Stored items
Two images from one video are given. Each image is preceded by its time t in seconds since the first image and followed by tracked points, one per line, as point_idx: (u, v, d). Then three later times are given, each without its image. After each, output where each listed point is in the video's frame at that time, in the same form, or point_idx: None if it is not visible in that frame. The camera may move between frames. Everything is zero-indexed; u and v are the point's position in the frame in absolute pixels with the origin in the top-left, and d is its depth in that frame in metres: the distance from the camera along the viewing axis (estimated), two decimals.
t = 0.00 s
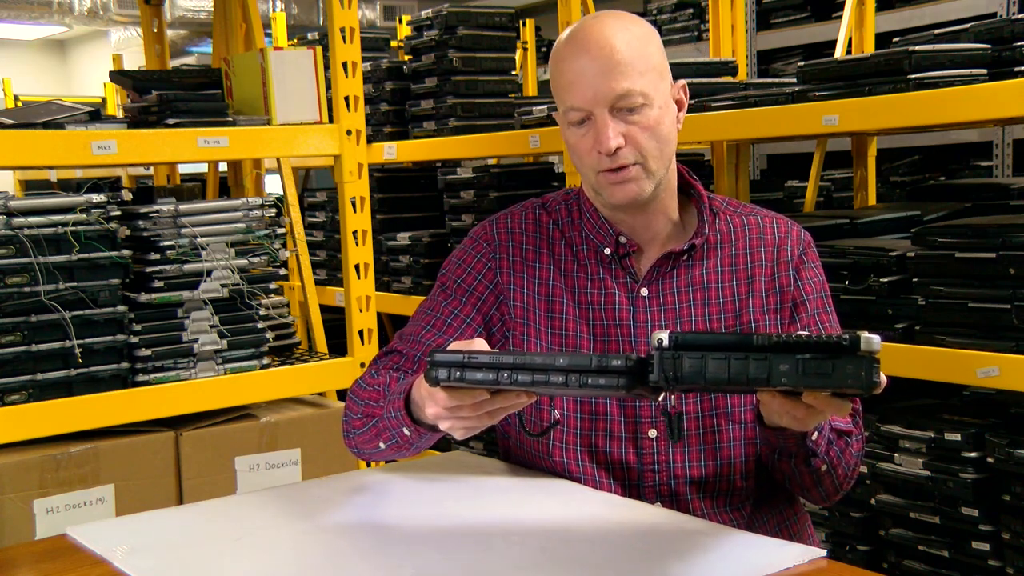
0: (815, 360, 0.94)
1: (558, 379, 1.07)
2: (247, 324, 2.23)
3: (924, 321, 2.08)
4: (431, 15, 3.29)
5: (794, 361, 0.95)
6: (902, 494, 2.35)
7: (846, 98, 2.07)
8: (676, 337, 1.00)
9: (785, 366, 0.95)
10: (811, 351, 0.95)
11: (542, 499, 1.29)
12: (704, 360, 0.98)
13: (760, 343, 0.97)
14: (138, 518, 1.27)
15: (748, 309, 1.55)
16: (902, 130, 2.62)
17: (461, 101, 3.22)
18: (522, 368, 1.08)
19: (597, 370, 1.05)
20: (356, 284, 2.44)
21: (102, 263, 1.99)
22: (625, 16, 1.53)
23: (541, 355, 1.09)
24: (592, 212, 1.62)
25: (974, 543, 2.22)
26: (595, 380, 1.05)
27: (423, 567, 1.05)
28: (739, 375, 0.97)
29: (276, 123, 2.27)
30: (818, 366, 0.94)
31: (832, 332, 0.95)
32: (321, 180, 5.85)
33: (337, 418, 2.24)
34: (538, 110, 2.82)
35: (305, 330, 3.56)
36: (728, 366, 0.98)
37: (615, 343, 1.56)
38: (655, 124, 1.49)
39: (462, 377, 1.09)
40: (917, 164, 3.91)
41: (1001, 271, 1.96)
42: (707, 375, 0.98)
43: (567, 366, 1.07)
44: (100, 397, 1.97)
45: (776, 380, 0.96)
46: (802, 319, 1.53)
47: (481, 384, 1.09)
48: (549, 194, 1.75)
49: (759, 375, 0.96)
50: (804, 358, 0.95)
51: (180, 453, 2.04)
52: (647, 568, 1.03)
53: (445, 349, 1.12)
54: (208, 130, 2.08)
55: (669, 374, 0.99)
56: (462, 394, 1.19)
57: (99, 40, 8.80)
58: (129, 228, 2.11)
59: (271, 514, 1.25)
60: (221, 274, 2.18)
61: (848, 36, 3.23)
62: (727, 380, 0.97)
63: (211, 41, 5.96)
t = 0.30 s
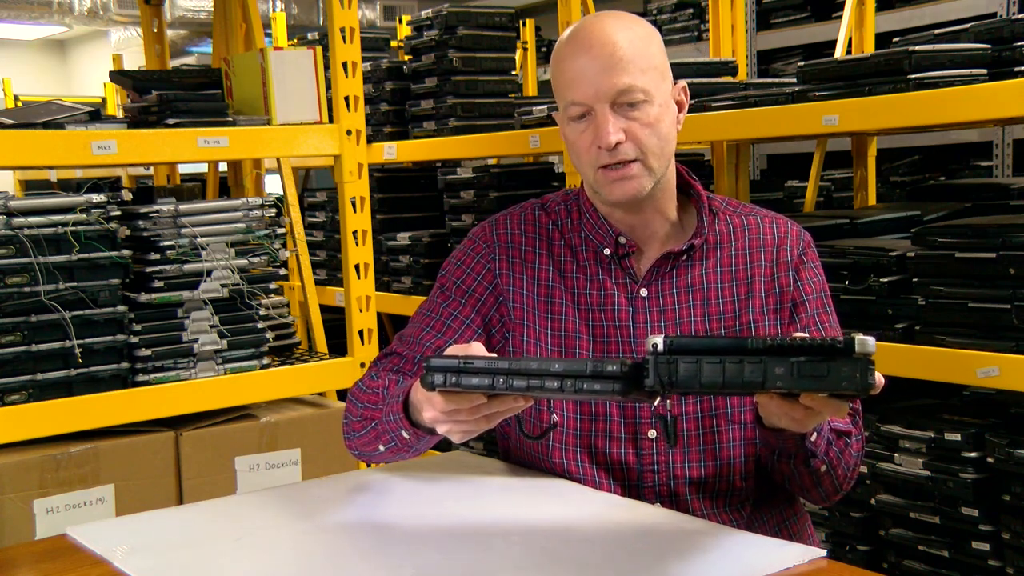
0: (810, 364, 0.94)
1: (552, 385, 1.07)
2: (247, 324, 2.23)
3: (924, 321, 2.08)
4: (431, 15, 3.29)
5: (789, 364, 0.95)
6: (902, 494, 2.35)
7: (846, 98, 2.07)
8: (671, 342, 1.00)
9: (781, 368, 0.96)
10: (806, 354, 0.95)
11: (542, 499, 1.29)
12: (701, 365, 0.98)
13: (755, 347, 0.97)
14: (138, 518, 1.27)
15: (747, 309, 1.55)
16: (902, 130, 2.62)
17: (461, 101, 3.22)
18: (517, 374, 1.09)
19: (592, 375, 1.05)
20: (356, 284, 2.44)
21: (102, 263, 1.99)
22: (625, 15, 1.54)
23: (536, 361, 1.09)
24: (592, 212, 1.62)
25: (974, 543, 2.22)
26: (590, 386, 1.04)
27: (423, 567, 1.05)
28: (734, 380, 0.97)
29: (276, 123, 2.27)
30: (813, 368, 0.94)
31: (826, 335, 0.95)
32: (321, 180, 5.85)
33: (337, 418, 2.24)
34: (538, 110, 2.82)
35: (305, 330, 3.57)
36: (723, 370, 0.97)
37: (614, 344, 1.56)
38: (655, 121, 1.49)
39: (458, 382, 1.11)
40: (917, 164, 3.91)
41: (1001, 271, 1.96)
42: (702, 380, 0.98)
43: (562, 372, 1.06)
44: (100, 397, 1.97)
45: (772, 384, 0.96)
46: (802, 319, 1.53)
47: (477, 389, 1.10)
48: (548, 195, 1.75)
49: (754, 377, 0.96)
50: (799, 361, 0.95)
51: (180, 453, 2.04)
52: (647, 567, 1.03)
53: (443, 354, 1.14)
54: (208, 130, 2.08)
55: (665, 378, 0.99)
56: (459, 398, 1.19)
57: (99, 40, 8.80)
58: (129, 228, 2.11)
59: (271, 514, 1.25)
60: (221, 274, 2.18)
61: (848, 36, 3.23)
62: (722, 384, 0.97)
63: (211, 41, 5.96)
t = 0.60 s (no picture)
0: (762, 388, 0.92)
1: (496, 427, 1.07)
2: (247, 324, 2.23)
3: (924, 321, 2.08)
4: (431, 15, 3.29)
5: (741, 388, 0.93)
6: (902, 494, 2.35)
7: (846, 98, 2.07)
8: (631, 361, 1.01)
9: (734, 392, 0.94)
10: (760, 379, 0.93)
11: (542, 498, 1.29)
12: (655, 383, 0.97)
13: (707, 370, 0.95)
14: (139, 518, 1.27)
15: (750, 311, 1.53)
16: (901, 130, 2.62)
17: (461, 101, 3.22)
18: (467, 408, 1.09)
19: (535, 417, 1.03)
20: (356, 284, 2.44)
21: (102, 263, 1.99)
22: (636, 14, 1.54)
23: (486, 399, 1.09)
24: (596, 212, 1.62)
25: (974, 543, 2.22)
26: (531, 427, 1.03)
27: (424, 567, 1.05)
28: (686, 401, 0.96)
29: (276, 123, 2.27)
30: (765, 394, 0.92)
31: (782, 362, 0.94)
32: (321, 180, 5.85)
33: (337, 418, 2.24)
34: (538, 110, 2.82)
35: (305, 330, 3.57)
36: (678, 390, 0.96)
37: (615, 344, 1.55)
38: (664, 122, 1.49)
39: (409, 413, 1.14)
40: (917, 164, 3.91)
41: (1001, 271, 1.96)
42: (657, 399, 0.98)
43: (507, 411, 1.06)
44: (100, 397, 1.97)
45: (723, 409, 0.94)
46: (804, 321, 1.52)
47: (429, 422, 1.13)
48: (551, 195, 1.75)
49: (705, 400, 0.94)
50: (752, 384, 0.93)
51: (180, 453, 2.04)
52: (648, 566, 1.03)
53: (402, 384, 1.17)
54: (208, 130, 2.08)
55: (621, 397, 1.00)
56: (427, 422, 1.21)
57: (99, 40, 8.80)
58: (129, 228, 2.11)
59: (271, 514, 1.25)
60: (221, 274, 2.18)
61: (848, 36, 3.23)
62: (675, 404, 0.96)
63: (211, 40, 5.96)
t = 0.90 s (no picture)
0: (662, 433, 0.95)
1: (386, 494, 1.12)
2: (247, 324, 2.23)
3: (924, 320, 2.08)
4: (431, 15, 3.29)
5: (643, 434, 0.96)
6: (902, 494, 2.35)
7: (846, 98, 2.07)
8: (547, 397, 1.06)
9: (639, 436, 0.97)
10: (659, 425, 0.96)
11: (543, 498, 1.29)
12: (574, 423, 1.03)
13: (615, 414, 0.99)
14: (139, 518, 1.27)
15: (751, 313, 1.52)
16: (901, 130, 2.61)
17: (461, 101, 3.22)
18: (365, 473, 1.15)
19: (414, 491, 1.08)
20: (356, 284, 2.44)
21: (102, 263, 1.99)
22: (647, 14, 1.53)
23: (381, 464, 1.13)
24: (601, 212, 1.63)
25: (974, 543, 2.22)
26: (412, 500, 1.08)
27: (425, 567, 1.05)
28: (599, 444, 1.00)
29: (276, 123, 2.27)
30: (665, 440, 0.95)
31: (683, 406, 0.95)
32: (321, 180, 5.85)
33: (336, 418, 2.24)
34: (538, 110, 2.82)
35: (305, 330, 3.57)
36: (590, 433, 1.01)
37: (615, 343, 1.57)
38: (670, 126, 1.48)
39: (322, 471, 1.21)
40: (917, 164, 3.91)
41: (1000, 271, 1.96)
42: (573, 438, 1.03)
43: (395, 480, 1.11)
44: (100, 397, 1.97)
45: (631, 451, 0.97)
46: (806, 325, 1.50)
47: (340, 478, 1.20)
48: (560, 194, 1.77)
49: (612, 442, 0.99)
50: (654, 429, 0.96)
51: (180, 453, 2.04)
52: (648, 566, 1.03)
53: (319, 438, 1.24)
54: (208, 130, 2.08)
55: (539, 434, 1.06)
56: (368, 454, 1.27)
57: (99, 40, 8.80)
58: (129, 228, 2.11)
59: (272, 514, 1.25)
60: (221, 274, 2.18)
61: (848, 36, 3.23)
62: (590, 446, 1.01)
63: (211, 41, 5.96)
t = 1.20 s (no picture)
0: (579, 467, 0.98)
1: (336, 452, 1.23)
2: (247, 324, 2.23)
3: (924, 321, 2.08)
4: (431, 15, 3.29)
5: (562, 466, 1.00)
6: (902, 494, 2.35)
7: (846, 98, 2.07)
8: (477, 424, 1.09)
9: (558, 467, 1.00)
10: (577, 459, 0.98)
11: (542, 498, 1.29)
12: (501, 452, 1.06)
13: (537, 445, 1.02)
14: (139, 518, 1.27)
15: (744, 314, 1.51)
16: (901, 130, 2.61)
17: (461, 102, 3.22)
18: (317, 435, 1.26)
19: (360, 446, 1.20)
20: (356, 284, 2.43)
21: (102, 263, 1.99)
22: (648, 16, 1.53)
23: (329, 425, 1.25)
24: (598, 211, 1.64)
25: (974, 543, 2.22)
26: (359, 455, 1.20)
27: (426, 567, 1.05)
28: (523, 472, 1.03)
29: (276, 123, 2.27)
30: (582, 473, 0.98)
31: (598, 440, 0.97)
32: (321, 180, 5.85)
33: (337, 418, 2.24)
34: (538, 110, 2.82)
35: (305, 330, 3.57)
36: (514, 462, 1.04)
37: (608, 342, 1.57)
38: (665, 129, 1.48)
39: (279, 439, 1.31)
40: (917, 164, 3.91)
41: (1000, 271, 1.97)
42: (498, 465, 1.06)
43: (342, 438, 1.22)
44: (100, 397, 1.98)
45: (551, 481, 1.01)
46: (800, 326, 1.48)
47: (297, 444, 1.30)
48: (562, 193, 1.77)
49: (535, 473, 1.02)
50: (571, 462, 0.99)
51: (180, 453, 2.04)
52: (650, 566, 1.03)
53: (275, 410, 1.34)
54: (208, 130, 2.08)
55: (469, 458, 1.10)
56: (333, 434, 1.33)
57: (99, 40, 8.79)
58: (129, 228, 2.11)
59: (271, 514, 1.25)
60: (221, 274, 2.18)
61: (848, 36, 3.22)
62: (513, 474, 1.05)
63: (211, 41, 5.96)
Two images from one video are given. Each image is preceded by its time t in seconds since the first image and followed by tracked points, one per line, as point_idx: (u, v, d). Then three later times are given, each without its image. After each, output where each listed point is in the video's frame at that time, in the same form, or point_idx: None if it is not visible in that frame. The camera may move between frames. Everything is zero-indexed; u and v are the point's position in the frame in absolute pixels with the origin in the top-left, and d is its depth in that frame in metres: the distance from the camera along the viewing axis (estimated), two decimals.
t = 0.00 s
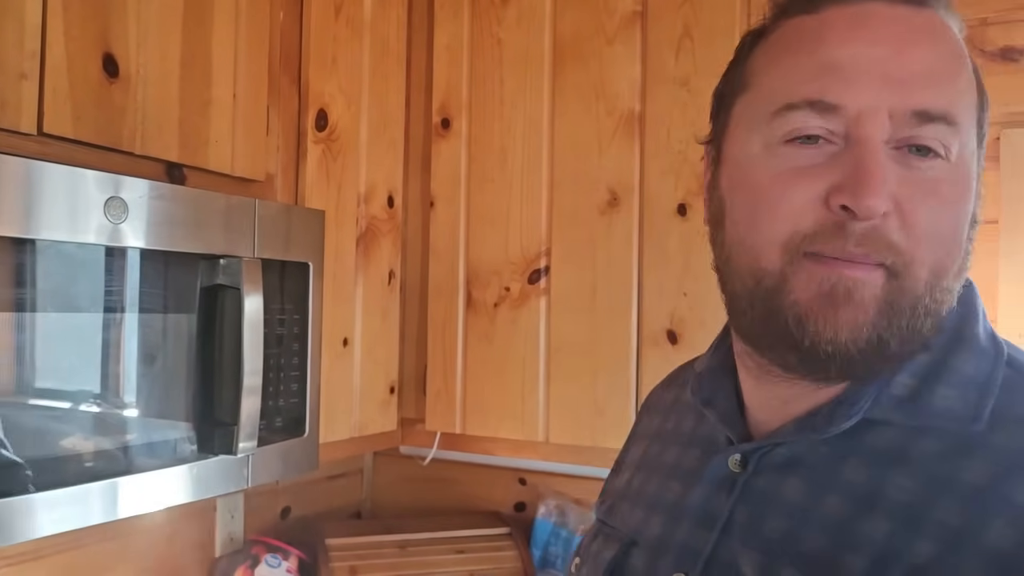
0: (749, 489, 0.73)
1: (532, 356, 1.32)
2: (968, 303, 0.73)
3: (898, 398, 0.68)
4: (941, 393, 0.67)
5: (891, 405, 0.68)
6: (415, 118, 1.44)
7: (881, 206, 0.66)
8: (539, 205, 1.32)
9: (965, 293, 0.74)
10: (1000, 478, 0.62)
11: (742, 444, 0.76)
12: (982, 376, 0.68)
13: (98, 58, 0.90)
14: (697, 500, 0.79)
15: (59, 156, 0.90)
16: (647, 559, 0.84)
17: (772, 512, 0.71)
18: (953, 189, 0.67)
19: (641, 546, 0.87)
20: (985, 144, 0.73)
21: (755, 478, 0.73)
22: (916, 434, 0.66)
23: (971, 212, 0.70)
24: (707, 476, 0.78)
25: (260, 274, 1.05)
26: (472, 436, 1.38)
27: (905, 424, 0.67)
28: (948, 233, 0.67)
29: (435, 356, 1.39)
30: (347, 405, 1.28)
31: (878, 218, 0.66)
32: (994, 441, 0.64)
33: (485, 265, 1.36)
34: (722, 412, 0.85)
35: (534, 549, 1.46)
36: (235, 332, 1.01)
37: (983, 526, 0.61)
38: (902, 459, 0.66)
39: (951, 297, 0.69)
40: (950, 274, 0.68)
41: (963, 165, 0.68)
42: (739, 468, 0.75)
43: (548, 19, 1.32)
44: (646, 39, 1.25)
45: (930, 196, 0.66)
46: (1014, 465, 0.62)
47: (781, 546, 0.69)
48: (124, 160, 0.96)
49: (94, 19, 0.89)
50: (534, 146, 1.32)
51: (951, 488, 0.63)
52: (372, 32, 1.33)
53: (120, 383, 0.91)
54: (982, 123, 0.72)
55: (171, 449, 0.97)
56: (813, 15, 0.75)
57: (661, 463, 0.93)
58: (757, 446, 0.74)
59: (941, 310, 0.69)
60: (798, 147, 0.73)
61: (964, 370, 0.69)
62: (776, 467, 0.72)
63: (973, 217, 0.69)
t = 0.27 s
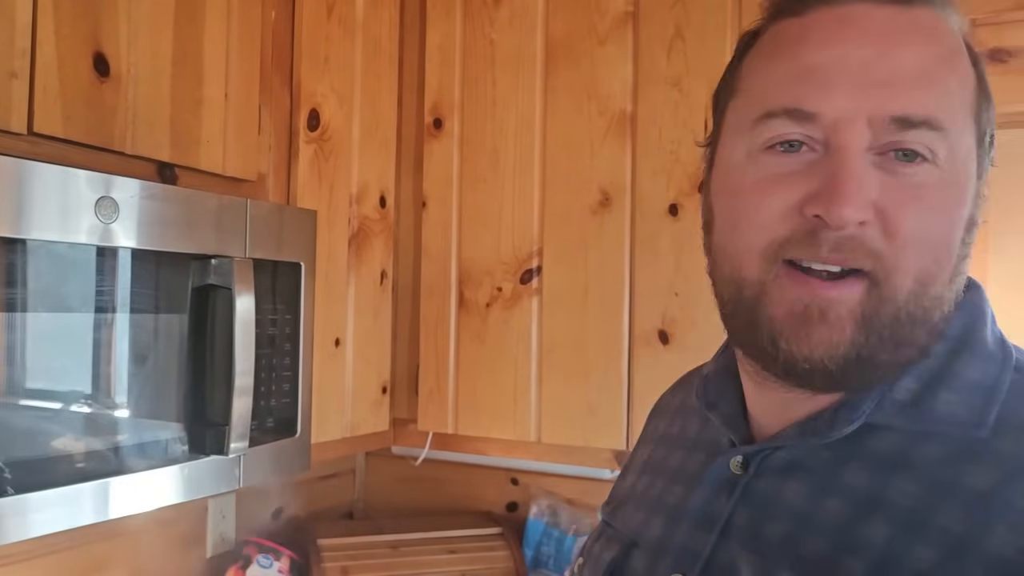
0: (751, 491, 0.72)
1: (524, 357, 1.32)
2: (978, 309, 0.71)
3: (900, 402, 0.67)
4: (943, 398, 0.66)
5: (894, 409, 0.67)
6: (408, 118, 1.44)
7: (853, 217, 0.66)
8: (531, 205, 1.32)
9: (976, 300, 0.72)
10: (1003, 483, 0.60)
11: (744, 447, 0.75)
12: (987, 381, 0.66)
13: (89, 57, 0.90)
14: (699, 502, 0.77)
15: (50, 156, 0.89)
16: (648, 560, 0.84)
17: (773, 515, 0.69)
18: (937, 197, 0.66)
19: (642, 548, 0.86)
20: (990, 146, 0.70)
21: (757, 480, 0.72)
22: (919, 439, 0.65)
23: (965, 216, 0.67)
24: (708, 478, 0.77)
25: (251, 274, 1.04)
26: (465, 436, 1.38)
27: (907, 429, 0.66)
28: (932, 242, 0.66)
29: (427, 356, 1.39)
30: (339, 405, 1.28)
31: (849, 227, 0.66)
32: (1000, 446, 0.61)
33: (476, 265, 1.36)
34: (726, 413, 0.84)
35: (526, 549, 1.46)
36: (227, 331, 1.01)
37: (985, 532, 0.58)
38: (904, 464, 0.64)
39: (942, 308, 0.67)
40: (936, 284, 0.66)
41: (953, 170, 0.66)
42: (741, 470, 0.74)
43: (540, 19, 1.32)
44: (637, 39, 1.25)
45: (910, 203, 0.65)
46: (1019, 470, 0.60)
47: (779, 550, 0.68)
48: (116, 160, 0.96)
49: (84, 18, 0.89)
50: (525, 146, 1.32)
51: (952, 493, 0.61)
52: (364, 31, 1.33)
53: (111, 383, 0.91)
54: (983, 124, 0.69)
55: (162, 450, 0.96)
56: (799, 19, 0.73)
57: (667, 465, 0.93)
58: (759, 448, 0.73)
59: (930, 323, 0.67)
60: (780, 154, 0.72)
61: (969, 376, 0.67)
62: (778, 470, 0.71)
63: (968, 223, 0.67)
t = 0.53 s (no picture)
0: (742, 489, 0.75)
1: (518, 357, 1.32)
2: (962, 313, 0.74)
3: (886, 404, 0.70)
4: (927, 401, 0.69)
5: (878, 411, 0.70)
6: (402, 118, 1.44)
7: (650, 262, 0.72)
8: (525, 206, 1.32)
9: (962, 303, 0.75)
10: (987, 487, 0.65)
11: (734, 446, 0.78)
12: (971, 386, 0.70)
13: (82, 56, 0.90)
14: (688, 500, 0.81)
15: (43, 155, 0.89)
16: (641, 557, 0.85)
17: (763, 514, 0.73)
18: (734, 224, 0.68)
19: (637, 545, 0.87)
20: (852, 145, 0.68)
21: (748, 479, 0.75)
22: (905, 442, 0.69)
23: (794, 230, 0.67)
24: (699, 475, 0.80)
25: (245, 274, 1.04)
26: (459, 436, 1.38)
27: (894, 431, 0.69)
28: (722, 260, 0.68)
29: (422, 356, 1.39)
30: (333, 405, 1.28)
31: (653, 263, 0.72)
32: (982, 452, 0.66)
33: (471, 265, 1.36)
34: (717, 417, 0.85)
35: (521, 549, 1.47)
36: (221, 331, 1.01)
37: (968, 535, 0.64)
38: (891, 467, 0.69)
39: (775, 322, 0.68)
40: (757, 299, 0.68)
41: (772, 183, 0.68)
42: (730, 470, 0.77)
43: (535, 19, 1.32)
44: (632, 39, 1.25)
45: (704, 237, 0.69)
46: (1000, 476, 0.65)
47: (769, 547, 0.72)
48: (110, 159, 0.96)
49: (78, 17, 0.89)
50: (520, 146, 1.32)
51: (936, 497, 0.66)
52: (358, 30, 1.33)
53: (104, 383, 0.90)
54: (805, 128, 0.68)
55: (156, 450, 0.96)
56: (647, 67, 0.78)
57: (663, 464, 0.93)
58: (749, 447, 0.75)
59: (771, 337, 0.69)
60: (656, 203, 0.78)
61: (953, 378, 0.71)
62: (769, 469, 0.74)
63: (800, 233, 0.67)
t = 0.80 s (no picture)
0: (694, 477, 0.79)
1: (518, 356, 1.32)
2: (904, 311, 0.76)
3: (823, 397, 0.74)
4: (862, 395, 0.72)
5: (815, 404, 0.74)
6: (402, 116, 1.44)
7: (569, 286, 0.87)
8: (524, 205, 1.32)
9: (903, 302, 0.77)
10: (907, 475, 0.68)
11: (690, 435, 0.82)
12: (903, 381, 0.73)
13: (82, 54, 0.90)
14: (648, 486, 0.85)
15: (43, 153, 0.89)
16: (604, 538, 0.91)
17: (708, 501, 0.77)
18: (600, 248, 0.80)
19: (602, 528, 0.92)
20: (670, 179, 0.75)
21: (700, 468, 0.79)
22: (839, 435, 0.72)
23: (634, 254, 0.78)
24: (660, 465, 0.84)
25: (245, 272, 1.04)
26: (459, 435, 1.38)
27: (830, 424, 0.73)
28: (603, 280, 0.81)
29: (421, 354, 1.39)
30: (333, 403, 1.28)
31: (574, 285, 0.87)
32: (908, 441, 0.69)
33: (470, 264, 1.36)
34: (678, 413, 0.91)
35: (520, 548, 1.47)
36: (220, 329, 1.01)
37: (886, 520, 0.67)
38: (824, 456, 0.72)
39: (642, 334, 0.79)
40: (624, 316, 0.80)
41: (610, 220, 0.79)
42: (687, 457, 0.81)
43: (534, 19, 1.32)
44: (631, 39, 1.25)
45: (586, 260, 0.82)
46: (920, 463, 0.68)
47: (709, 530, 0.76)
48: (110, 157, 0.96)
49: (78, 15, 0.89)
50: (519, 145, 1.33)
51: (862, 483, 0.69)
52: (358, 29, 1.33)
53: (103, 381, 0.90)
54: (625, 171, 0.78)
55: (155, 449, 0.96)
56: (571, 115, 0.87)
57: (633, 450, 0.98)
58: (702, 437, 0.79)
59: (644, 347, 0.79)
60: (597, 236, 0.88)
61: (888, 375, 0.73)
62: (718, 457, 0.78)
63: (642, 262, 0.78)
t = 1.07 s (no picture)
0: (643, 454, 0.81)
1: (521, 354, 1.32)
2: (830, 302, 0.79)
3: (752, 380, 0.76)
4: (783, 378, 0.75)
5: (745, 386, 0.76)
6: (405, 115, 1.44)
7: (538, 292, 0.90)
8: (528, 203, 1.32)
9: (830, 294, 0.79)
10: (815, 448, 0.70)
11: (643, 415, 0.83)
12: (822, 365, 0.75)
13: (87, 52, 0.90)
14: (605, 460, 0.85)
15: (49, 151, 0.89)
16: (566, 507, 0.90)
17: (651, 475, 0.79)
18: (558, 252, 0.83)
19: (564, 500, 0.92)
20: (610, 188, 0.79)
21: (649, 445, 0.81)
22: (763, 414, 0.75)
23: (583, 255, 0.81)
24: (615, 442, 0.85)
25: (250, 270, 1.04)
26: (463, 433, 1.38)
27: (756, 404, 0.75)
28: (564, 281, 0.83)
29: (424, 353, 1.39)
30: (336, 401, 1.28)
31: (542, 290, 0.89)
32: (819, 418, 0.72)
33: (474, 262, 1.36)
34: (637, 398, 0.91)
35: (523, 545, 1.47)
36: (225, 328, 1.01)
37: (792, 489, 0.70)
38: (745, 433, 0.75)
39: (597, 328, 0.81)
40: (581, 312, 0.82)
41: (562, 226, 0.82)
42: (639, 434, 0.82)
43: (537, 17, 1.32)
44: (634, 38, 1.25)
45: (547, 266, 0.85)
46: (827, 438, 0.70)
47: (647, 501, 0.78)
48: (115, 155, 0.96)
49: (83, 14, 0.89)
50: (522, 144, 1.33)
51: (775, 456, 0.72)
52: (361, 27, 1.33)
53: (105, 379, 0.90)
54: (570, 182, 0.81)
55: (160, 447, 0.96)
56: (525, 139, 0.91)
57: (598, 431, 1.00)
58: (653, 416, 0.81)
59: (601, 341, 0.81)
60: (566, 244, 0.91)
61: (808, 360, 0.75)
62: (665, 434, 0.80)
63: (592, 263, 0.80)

Exercise
Look above for the line with "42: (739, 468, 0.75)" and the line with "5: (894, 409, 0.67)", then restate exactly those two lines and all lines between them, with no pictures.

Reply to the task
42: (739, 468, 0.75)
43: (548, 19, 1.32)
44: (646, 39, 1.25)
45: (930, 196, 0.66)
46: (1014, 465, 0.62)
47: (781, 546, 0.69)
48: (124, 160, 0.96)
49: (94, 19, 0.89)
50: (534, 146, 1.32)
51: (951, 488, 0.63)
52: (372, 32, 1.33)
53: (120, 383, 0.91)
54: (982, 123, 0.72)
55: (171, 449, 0.97)
56: (813, 15, 0.75)
57: (661, 463, 0.93)
58: (757, 446, 0.74)
59: (941, 310, 0.69)
60: (798, 147, 0.73)
61: (964, 370, 0.69)
62: (776, 467, 0.72)
63: (973, 217, 0.69)
t = 0.27 s
0: (751, 491, 0.72)
1: (524, 357, 1.32)
2: (978, 309, 0.71)
3: (900, 402, 0.67)
4: (943, 398, 0.66)
5: (894, 409, 0.67)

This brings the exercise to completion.